◆ DATA ◆
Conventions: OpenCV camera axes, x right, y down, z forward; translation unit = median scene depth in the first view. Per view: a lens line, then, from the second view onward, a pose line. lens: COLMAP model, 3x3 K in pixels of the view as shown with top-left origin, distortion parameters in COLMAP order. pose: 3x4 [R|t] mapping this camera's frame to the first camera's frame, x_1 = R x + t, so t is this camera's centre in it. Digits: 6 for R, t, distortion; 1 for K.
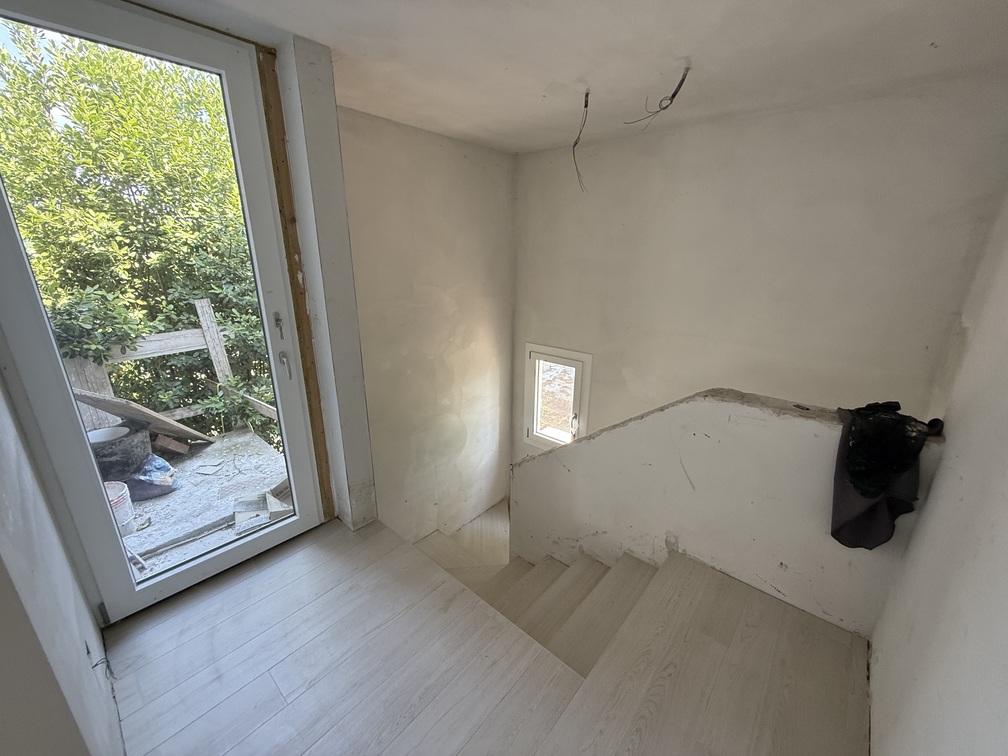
--
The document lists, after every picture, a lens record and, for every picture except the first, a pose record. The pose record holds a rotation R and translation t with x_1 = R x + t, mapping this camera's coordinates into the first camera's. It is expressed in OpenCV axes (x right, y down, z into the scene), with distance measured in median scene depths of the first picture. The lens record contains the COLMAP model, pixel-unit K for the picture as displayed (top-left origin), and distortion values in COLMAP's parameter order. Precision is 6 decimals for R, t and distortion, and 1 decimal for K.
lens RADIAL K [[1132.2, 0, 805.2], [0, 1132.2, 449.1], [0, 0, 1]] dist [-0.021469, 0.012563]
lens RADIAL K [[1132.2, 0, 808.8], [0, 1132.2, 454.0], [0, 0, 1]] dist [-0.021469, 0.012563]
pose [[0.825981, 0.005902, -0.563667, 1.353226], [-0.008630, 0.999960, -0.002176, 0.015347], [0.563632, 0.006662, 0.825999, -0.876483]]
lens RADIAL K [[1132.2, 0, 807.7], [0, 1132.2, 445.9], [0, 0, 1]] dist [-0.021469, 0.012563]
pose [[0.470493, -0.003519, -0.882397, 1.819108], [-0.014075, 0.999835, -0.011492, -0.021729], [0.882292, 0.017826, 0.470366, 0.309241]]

◆ EXERCISE OBJECTIVE ◆
Repeat word for word the data from the line that contains "The document lists, after" through the line that contains "449.1], [0, 0, 1]] dist [-0.021469, 0.012563]", with both of those lines included.

◆ OUTPUT OF THE TASK ◆
The document lists, after every picture, a lens record and, for every picture except the first, a pose record. The pose record holds a rotation R and translation t with x_1 = R x + t, mapping this camera's coordinates into the first camera's. It is expressed in OpenCV axes (x right, y down, z into the scene), with distance measured in median scene depths of the first picture. The lens record contains the COLMAP model, pixel-unit K for the picture as displayed (top-left origin), and distortion values in COLMAP's parameter order. Precision is 6 decimals for R, t and distortion, and 1 decimal for K.
lens RADIAL K [[1132.2, 0, 805.2], [0, 1132.2, 449.1], [0, 0, 1]] dist [-0.021469, 0.012563]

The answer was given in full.